Your goal: Here the job is to restate every entry word for word.

Listed entries Start Marker

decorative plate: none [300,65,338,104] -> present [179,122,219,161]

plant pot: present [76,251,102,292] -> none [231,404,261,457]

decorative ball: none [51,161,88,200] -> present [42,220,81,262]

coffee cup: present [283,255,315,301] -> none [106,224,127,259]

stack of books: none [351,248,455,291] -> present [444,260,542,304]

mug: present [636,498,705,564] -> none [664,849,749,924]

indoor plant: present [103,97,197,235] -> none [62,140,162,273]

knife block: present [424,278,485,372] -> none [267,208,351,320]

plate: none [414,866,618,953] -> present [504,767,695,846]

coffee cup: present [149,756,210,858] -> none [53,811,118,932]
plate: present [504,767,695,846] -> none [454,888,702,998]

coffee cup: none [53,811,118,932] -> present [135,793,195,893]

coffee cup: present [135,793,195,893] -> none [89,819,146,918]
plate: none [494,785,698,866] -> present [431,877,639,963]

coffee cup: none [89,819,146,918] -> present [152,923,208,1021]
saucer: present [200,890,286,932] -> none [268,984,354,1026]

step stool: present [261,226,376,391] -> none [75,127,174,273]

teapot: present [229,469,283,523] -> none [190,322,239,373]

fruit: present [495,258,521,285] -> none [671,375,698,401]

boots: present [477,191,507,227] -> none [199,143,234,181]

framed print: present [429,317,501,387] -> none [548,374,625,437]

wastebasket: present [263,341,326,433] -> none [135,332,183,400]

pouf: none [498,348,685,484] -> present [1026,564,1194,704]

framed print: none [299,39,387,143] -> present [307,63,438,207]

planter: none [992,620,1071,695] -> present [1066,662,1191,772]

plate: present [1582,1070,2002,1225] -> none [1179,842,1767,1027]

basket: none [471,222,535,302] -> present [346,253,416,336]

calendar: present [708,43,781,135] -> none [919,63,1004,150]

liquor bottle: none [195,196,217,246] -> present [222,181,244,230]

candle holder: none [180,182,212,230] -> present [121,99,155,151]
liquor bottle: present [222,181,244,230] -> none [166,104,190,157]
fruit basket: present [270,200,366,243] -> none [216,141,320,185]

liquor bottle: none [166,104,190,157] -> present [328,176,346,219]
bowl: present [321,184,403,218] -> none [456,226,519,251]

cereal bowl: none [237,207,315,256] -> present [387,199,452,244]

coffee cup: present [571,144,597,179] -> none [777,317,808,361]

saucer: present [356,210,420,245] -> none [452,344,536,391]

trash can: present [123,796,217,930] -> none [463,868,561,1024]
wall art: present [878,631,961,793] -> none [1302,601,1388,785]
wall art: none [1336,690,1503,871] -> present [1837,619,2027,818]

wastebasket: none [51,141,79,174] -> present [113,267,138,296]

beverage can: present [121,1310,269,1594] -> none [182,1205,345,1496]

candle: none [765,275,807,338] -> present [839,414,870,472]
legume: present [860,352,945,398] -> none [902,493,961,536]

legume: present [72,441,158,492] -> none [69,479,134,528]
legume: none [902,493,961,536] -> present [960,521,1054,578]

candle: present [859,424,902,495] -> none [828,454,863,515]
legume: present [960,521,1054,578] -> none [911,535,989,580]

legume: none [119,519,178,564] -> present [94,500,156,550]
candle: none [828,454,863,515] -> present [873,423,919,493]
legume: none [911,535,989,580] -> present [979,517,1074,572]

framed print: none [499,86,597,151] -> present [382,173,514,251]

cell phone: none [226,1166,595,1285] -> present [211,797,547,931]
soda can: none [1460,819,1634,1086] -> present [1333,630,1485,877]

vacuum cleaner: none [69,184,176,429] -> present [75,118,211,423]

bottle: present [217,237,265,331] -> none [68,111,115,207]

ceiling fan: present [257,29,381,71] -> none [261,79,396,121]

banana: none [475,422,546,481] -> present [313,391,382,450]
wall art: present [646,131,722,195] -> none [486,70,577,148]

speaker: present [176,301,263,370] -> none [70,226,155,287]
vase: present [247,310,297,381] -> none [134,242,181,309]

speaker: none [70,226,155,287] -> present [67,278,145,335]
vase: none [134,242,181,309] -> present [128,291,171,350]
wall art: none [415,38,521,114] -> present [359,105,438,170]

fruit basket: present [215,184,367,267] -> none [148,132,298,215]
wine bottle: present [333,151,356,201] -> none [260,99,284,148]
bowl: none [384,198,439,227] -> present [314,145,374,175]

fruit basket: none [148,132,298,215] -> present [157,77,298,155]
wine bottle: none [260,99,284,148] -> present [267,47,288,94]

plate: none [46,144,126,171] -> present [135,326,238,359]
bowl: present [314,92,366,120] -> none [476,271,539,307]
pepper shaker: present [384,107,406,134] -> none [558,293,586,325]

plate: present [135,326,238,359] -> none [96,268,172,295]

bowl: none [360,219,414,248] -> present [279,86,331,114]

Listed entries End Marker

Solution for this problem:
decorative plate: none [300,65,338,104] -> present [179,122,219,161]

plant pot: present [76,251,102,292] -> none [231,404,261,457]

decorative ball: none [51,161,88,200] -> present [42,220,81,262]

coffee cup: present [283,255,315,301] -> none [106,224,127,259]

stack of books: none [351,248,455,291] -> present [444,260,542,304]

mug: present [636,498,705,564] -> none [664,849,749,924]

indoor plant: present [103,97,197,235] -> none [62,140,162,273]

knife block: present [424,278,485,372] -> none [267,208,351,320]

plate: none [414,866,618,953] -> present [504,767,695,846]

coffee cup: present [149,756,210,858] -> none [53,811,118,932]
plate: present [504,767,695,846] -> none [454,888,702,998]

coffee cup: none [53,811,118,932] -> present [135,793,195,893]

coffee cup: present [135,793,195,893] -> none [89,819,146,918]
plate: none [494,785,698,866] -> present [431,877,639,963]

coffee cup: none [89,819,146,918] -> present [152,923,208,1021]
saucer: present [200,890,286,932] -> none [268,984,354,1026]

step stool: present [261,226,376,391] -> none [75,127,174,273]

teapot: present [229,469,283,523] -> none [190,322,239,373]

fruit: present [495,258,521,285] -> none [671,375,698,401]

boots: present [477,191,507,227] -> none [199,143,234,181]

framed print: present [429,317,501,387] -> none [548,374,625,437]

wastebasket: present [263,341,326,433] -> none [135,332,183,400]

pouf: none [498,348,685,484] -> present [1026,564,1194,704]

framed print: none [299,39,387,143] -> present [307,63,438,207]

planter: none [992,620,1071,695] -> present [1066,662,1191,772]

plate: present [1582,1070,2002,1225] -> none [1179,842,1767,1027]

basket: none [471,222,535,302] -> present [346,253,416,336]

calendar: present [708,43,781,135] -> none [919,63,1004,150]

liquor bottle: none [195,196,217,246] -> present [222,181,244,230]

candle holder: none [180,182,212,230] -> present [121,99,155,151]
liquor bottle: present [222,181,244,230] -> none [166,104,190,157]
fruit basket: present [270,200,366,243] -> none [216,141,320,185]

liquor bottle: none [166,104,190,157] -> present [328,176,346,219]
bowl: present [321,184,403,218] -> none [456,226,519,251]

cereal bowl: none [237,207,315,256] -> present [387,199,452,244]

coffee cup: present [571,144,597,179] -> none [777,317,808,361]

saucer: present [356,210,420,245] -> none [452,344,536,391]

trash can: present [123,796,217,930] -> none [463,868,561,1024]
wall art: present [878,631,961,793] -> none [1302,601,1388,785]
wall art: none [1336,690,1503,871] -> present [1837,619,2027,818]

wastebasket: none [51,141,79,174] -> present [113,267,138,296]

beverage can: present [121,1310,269,1594] -> none [182,1205,345,1496]

candle: none [765,275,807,338] -> present [839,414,870,472]
legume: present [860,352,945,398] -> none [902,493,961,536]

legume: present [72,441,158,492] -> none [69,479,134,528]
legume: none [902,493,961,536] -> present [960,521,1054,578]

candle: present [859,424,902,495] -> none [828,454,863,515]
legume: present [960,521,1054,578] -> none [911,535,989,580]

legume: none [119,519,178,564] -> present [94,500,156,550]
candle: none [828,454,863,515] -> present [873,423,919,493]
legume: none [911,535,989,580] -> present [979,517,1074,572]

framed print: none [499,86,597,151] -> present [382,173,514,251]

cell phone: none [226,1166,595,1285] -> present [211,797,547,931]
soda can: none [1460,819,1634,1086] -> present [1333,630,1485,877]

vacuum cleaner: none [69,184,176,429] -> present [75,118,211,423]

bottle: present [217,237,265,331] -> none [68,111,115,207]

ceiling fan: present [257,29,381,71] -> none [261,79,396,121]

banana: none [475,422,546,481] -> present [313,391,382,450]
wall art: present [646,131,722,195] -> none [486,70,577,148]

speaker: present [176,301,263,370] -> none [70,226,155,287]
vase: present [247,310,297,381] -> none [134,242,181,309]

speaker: none [70,226,155,287] -> present [67,278,145,335]
vase: none [134,242,181,309] -> present [128,291,171,350]
wall art: none [415,38,521,114] -> present [359,105,438,170]

fruit basket: present [215,184,367,267] -> none [148,132,298,215]
wine bottle: present [333,151,356,201] -> none [260,99,284,148]
bowl: none [384,198,439,227] -> present [314,145,374,175]

fruit basket: none [148,132,298,215] -> present [157,77,298,155]
wine bottle: none [260,99,284,148] -> present [267,47,288,94]

plate: none [46,144,126,171] -> present [135,326,238,359]
bowl: present [314,92,366,120] -> none [476,271,539,307]
pepper shaker: present [384,107,406,134] -> none [558,293,586,325]

plate: present [135,326,238,359] -> none [96,268,172,295]

bowl: none [360,219,414,248] -> present [279,86,331,114]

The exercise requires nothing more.